Second, what does it mean to me?
We have built Premier Digital Publishing, PDP, to help established authors successfully navigate the digital waters and garner their fair share of the pie. Our opinion and the mission of PDP is for the creators of IP (Intellectual Property, not Internet Protocol, ha, ha) to be deservedly rewarded for producing the art forms THEY created. Sure, the ebook storefronts (new retailers) do deserve a share of the pie, but the old publishing model and its revenue splits is fatally encumbered by the weight of legacy systems, overhead, bloated staffs and prevarications a.k.a. royalty reports (wicked wink).
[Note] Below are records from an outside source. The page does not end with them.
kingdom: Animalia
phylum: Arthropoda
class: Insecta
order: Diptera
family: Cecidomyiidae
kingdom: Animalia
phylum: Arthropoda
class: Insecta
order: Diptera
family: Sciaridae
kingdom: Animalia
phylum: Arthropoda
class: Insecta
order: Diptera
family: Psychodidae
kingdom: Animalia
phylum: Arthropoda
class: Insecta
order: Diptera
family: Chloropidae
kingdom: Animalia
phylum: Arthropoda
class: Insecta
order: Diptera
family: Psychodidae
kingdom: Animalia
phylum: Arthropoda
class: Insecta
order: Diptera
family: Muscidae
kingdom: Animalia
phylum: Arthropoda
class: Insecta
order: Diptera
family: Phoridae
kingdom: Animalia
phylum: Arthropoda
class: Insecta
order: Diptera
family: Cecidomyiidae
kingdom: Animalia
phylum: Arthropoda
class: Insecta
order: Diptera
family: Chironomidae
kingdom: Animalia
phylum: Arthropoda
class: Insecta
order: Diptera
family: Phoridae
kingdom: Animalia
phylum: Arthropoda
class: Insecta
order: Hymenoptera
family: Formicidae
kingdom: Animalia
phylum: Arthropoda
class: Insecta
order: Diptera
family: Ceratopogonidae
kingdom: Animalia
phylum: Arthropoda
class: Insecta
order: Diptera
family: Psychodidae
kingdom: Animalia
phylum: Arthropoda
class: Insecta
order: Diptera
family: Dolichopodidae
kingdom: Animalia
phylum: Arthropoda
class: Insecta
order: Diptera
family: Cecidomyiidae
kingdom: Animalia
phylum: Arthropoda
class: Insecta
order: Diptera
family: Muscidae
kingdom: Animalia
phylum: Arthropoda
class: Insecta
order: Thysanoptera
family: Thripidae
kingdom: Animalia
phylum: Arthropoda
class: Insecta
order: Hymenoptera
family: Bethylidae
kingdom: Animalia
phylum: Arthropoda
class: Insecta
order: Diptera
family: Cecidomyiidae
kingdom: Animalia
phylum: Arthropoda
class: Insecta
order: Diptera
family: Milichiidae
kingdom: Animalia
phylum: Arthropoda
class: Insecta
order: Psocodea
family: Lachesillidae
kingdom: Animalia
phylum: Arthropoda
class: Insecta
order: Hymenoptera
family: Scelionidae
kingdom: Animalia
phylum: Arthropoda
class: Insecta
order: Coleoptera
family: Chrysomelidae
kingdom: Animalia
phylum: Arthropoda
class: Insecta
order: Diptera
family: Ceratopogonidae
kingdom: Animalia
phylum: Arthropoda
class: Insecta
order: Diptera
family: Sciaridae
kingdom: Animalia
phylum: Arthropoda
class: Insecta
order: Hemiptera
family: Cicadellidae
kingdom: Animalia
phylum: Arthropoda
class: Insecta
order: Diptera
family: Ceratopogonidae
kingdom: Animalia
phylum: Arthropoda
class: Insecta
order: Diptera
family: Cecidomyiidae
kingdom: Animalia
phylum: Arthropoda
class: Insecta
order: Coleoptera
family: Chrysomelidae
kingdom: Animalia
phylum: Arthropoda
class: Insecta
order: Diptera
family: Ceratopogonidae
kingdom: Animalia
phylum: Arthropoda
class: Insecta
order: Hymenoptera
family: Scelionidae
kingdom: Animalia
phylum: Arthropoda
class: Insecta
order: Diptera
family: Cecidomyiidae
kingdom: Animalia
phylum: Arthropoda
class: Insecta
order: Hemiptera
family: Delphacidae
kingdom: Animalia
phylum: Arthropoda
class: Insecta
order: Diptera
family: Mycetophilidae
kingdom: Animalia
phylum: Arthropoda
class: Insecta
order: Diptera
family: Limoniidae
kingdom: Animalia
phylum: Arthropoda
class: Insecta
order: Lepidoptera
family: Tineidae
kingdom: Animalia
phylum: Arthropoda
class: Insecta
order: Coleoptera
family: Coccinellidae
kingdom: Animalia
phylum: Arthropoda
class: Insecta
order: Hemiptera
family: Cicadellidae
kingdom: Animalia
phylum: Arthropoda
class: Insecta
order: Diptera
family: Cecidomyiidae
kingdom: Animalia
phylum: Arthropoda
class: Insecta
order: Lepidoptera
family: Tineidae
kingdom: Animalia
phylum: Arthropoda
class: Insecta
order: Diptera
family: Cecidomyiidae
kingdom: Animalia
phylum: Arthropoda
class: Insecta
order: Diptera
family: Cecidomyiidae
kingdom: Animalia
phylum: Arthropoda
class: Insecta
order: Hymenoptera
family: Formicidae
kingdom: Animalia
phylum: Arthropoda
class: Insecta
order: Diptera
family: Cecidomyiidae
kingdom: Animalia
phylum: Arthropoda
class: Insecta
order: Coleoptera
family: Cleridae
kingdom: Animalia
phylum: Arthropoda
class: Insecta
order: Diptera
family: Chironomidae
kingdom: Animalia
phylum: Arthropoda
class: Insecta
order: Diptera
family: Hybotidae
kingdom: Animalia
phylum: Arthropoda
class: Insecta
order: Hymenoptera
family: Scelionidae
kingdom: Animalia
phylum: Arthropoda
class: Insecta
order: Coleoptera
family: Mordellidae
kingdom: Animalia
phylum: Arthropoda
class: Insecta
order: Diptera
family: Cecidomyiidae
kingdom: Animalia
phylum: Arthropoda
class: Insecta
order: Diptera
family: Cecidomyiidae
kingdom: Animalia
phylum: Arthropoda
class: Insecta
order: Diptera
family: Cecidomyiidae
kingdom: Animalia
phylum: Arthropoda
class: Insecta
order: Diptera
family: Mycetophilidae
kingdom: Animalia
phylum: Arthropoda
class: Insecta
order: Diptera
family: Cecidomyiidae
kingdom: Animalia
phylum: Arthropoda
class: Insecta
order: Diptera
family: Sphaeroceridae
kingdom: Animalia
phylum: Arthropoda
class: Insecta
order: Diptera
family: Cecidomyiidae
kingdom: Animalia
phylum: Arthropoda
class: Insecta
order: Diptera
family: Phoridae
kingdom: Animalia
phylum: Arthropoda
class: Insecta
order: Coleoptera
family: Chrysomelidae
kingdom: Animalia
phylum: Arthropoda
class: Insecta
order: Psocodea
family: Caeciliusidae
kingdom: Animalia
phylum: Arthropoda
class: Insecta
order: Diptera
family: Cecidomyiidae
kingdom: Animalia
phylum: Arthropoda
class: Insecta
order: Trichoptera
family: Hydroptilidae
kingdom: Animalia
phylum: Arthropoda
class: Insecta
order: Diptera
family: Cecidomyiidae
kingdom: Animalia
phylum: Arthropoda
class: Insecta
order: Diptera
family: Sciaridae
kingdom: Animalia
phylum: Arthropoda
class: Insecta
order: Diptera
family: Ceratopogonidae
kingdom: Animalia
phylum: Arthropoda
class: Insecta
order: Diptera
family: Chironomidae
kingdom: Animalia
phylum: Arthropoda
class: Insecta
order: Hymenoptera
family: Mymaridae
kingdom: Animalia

As the story goes, I can go to Lowes and buy $500 worth of equipment to mow my lawn each weekend, but why not pay a “group of guys” to do it for a reasonable cost? (If you live in California – don’t translate “group of guys” into its politically incorrect term). You get the point.
“Readers need writers” – true that. Writers also need self-publishing expertise and weapons to wage war in the new era of digital distribution and reach their readers. This is not limited to clicking a mouse and converting a file. PDP is here to help those who want assistance in merchandising, marketing, etc. and don’t want to “mow their own lawn.”
Welcome to the other side of the tipping point. Radiohead and Eisler are now perpetually famous.
Or is it Infamous?
I guess the post hit the nail on the head… several times. As 2012 rolls into town, PDP will be there to help authors make their own “Eisler Sanction.”